Friday, November 7, 2014

Talk to Text Epic Fail

My daughter has a kind of unique name.  Her name is Arissa. *Not* MArissa, not CLArissa, not Melissa, but Arissa.  Yes, it's different.  And my talk to text doesn't want to recognize her name.  It fights her name with every fiber of its being. 

One time, I was texting with Scott (my husband, for readers who don't know that), and I told him, "Well, Arissa is in the tub."  It translated it to, "A wrestler is in the tub."  Needless to say, all my husband could respond with was, "?????? WHAT is in the tub????"  I had to reiterate, "Your daughter...NOT a wrestler."

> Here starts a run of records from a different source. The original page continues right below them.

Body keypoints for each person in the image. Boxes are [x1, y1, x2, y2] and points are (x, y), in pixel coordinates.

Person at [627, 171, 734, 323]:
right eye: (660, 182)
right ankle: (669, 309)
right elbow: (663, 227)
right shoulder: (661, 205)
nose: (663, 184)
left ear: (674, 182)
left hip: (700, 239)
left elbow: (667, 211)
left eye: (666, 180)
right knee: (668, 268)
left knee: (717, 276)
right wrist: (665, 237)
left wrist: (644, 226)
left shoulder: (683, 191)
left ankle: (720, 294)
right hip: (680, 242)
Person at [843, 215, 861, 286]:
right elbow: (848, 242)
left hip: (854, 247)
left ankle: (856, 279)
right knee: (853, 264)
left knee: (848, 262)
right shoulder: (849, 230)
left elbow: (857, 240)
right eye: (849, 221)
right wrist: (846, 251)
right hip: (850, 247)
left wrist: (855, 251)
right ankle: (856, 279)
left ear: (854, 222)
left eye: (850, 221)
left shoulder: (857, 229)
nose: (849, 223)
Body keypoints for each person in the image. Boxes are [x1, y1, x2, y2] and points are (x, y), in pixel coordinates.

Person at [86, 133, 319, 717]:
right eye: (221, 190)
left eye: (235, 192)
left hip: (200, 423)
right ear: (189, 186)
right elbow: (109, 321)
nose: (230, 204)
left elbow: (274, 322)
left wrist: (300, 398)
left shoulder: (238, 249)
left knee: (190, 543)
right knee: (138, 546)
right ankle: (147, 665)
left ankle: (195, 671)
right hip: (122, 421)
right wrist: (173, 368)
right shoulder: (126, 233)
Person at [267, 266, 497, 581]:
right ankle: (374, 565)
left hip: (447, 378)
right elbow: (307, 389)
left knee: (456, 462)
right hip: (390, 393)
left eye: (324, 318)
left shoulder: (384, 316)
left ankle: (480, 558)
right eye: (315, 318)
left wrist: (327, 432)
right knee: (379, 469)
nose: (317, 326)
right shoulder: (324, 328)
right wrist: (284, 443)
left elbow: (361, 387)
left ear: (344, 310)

Some other talk-to-text fails with her name:

-Caresses
-Services
-Reza (I don't know what that is?!?!)

That's not the only time my talk to text has epically failed.  At my former job as a preschool teacher, I was texting my assistant, who was subbing for me that day.  I was informing her that we were reviewing the letters "L M N O," but instead, it said, "L I am in Ohio."  Now, I was on the way to my grandmother's funeral, and she was kind of confused when she got a text saying I was in Ohio.

My son has a phone that sometimes likes to push all kinds of keys he didn't touch on the touch screen QWERTY keyboard when he types a text.  One time, he texted me and it said:

L Pllmyll PPS Lil roll 
lllpp0hoplnellplplplpp

LplplLll no lull poop LLD lpall
MP3 all
My phone is possessed (but he typed that last line himself)

I laughed that his phone said 'poop'.
He said it almost said "Llama lollipop"

Technology has come very far, but still makes me scratch my head...

Sunday, March 2, 2014

Moms with young 'uns at home, this is for you.

Call centers that use the voice-operated menu instead of a menu where you push the number of your selection should have an option for moms with young kids at home that says something like, "If you are calling about your account, please say your account number now.  If you have small children at home, please hold the phone up to the loud noise in the background now, and you will be transferred the the next available representative."

Seriously, why do companies have menus where you have to speak to a computer in order to get through to a live person, and when you try pressing 0, "We did not recognize your selection," and BAM, they hang up on you?? Have these companies never heard the noises small children make??

"Please say your account number now."  "Two..."  "MOOOOOM!! The baby is eating a crayon!!"  -Pots banging in background-  -crashing noise-  "We're sorry, we did not recognize your response.  Please try again."  And forget shutting yourself in a room.  The "voice sensor"  WILL PICK UP the sound of the children banging on the door of the room you shut yourself in.  "Mama! What'cha doing, mama? You going potty? I want a snack! Mama?" Meanwhile, the other child is letting out blood-curling screams, because any time your face isn't visible, you've clearly disappeared off the face of the Earth.  Eventually, the automated system gives up and says, "Please try your call again later."  Sure, sure.  Maybe when they're in college and the house is quiet?